Beim Eintreffen der Einsatzkräfte der Feuerwehr befanden sich die beiden Bewohner bereits mit Symptomen einer Kohlenmonoxidvergiftung in rettungsdienstlicher Behandlung. Einsatzkräfte der Feuerwehr gingen unter Atemschutz zur Erkundung in das Wohn- und Geschäftshaus vor. Die Messungen bestätigten eine hohe Kohlenmonoxidkonzentrationen, weshalb das gesamte Gebäude vorsorglich geräumt wurde. Insgesamt mussten sieben Personen, darunter drei Kinder, ihre Wohnungen vorübergehend verlassen.

Die Einsatzkräfte suchten unter Atemschutz im gesamten Gebäude nach der Ursache der gefährlichen Gaskonzentration. Sie konnten auch in weiteren Wohnungen erhöhte Messwerte feststellen, weshalb bei allen Bewohnern vorsorglich der Kohlenmonoxidwert im Blut überprüft wurde. Hier zeigten nur die Bewohner der initial betroffenen Wohnung Auffälligkeiten und wurde zur weiteren Behandlung in eine Wiesbadener Klinik transportiert.

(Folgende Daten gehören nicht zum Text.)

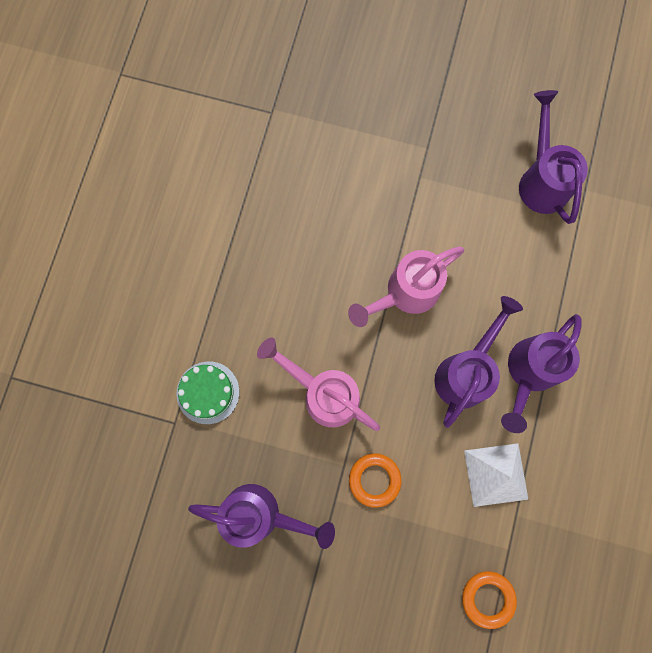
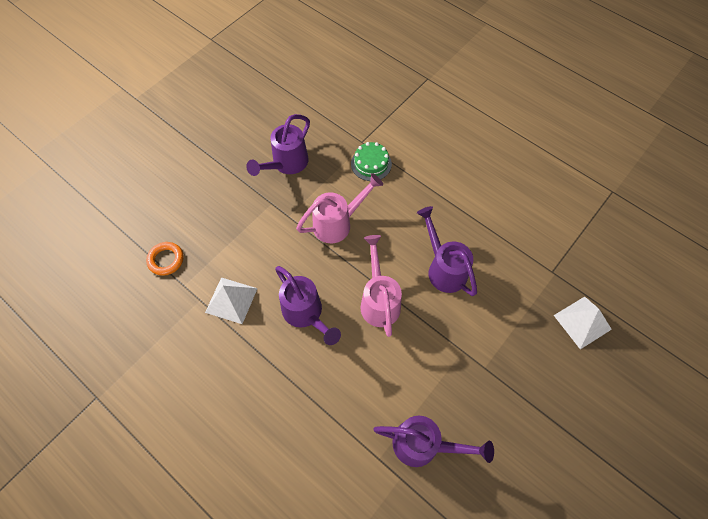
camera: 115 degrees right, 15 degrees down
orange ring [349,453,402,508] -> none
purple watering can [501,314,582,433] -> purple watering can moved to [417,206,477,296]
none -> white pyramid [554,297,612,349]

Nach längerer Suche konnte die zentrale Gastherme des Gebäudes als mögliche Quelle für das Kohlenmonoxid ausgemacht werden, welches sich unter anderem durch die Wände im gesamten Gebäude verteilt hatte. Die Anlage wurde durch die Einsatzkräfte der Feuerwehr außer Betrieb genommen, das gesamte Gebäude belüftet und abschließend kontrolliert. Nach den Maßnahmen waren keine erhöhten Konzentrationen mehr nachweisbar.

Während der Einsatzmaßnahmen wurden die Bewohner durch die Schnelleinsatzgruppe Betreuung des Arbeiter-Samariter-Bundes (ASB) und die Seelsorge in Notfällen (SIN) in einem Bus der ESWE betreut. Nach Abschluss der Arbeiten konnten sie in ihre Wohnungen zurückkehren. Die Heizungsanlage bleibt bis zur Überprüfung durch eine Fachfirma außer Betrieb.

An der Einsatzstelle waren Kräfte der Berufsfeuerwehr Wiesbaden, des Rettungsdienstes, der Schnelleinsatzgruppe Betreuung des ASB sowie der Seelsorge in Notfällen im Einsatz.

Kohlenmonoxid (CO) ist ein farb-, geruchs- und geschmackloses Gas, das bei unvollständiger Verbrennung entsteht – etwa an defekten Heizungsanlagen, Kaminöfen oder Gasthermen. Es kann bereits in geringen Konzentrationen zu Kopfschmerzen, Übelkeit und Bewusstlosigkeit führen und ist in höheren Mengen tödlich. Die Feuerwehr Wiesbaden empfiehlt, Heizungs- und Abgasanlagen regelmäßig durch Fachbetriebe warten zu lassen und Kohlenmonoxid-Warner zu installieren.